I think we only claim to be able to *preprocess* a matrix at "up to" 100GB/s/cor...

I think we only claim to be able to preprocess a matrix at "up to" 100GB/s/core. The overall matrix product will take longer and depend on the matrix shapes.

To simplify Section 1.1, we help when:

1) You need to perform a matrix product more quickly and can tolerate approximation error

2) You have a training set for the larger matrix

3) The smaller matrix is either a) fixed or b) skinny relative to how tall the larger matrix is.

Re: "an impressive, but dangerous, tool to people who don't know what they're doing."

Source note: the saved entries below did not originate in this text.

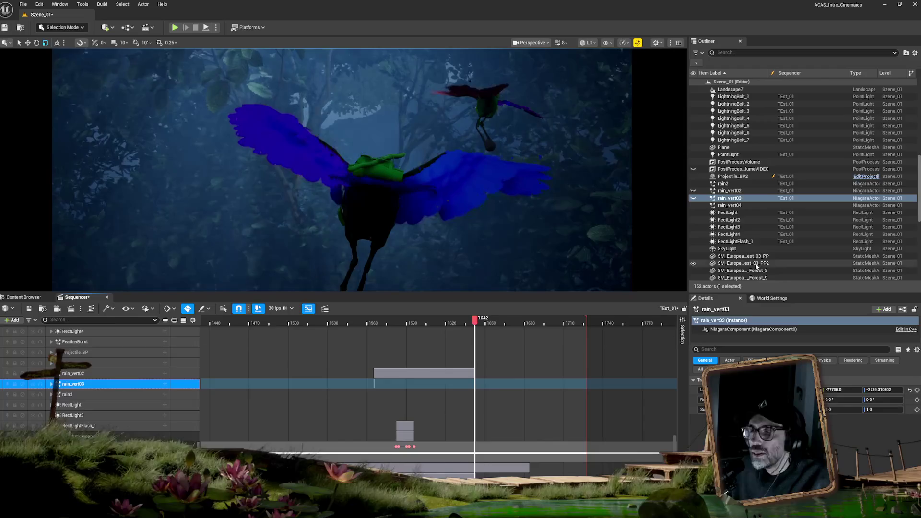
left_click(736, 206)
Drag rain_vert04 into the TEst_01 sequence and give it a Visibility track
left_click_drag(730, 205, 111, 396)
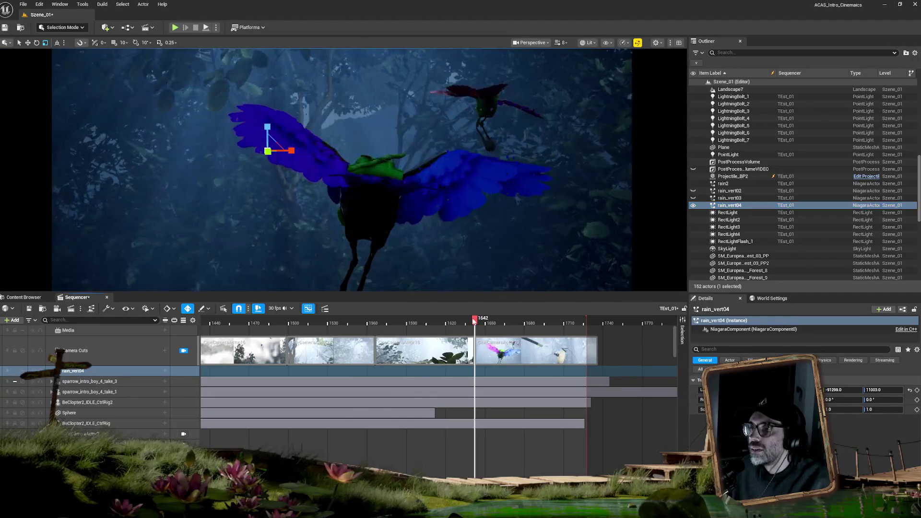
left_click(165, 373)
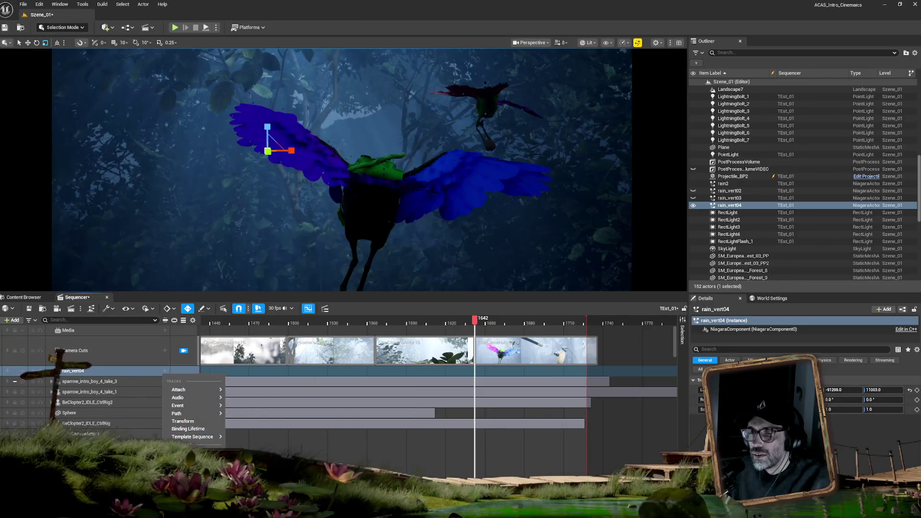
left_click(187, 444)
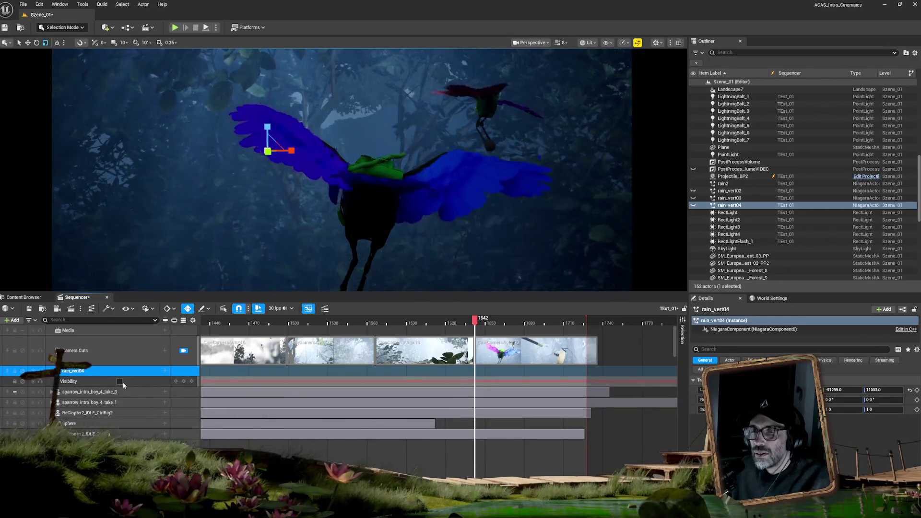
left_click(119, 382)
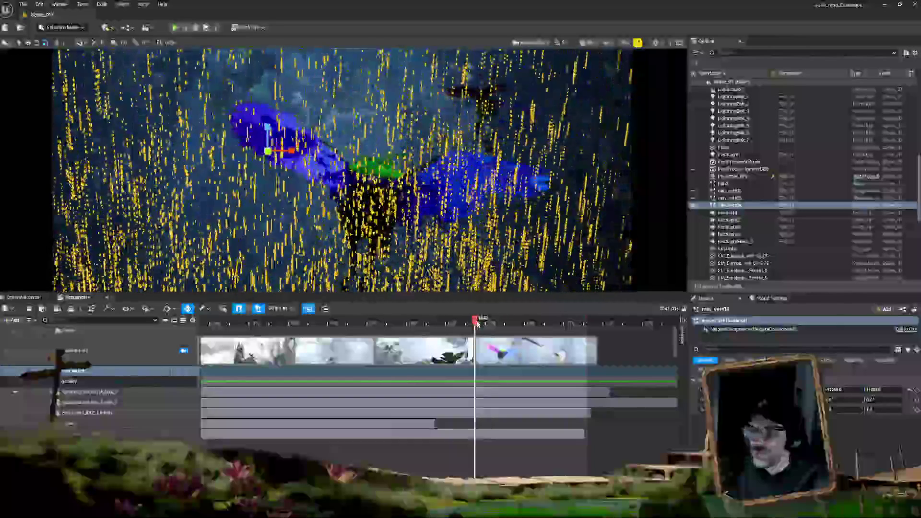
Key rain_vert04 visible at frame 1641 so the rain shows from there on
left_click(185, 373)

I believe you are overestimating the usability of my code :). But more seriously, I suspect that people attempting to use our method in contexts it wasn't designed for will quickly discover that they either can't actually call the API the way they wanted to, or that the method is no faster for their purposes. We also characterize our method at least as thoroughly as any approximate matrix multiplication algorithm I'm aware of, and have a variety of (admittedly loose) theoretical guarantees. So I hope that at least those who thoroughly read the paper will have a clear idea of what it can do. Overall, I guess my current thinking is that 1) I'm not sure how to introduce a method any more responsibly, but 2) if I can be of help in ensuring that it gets used well, feel free to reach out.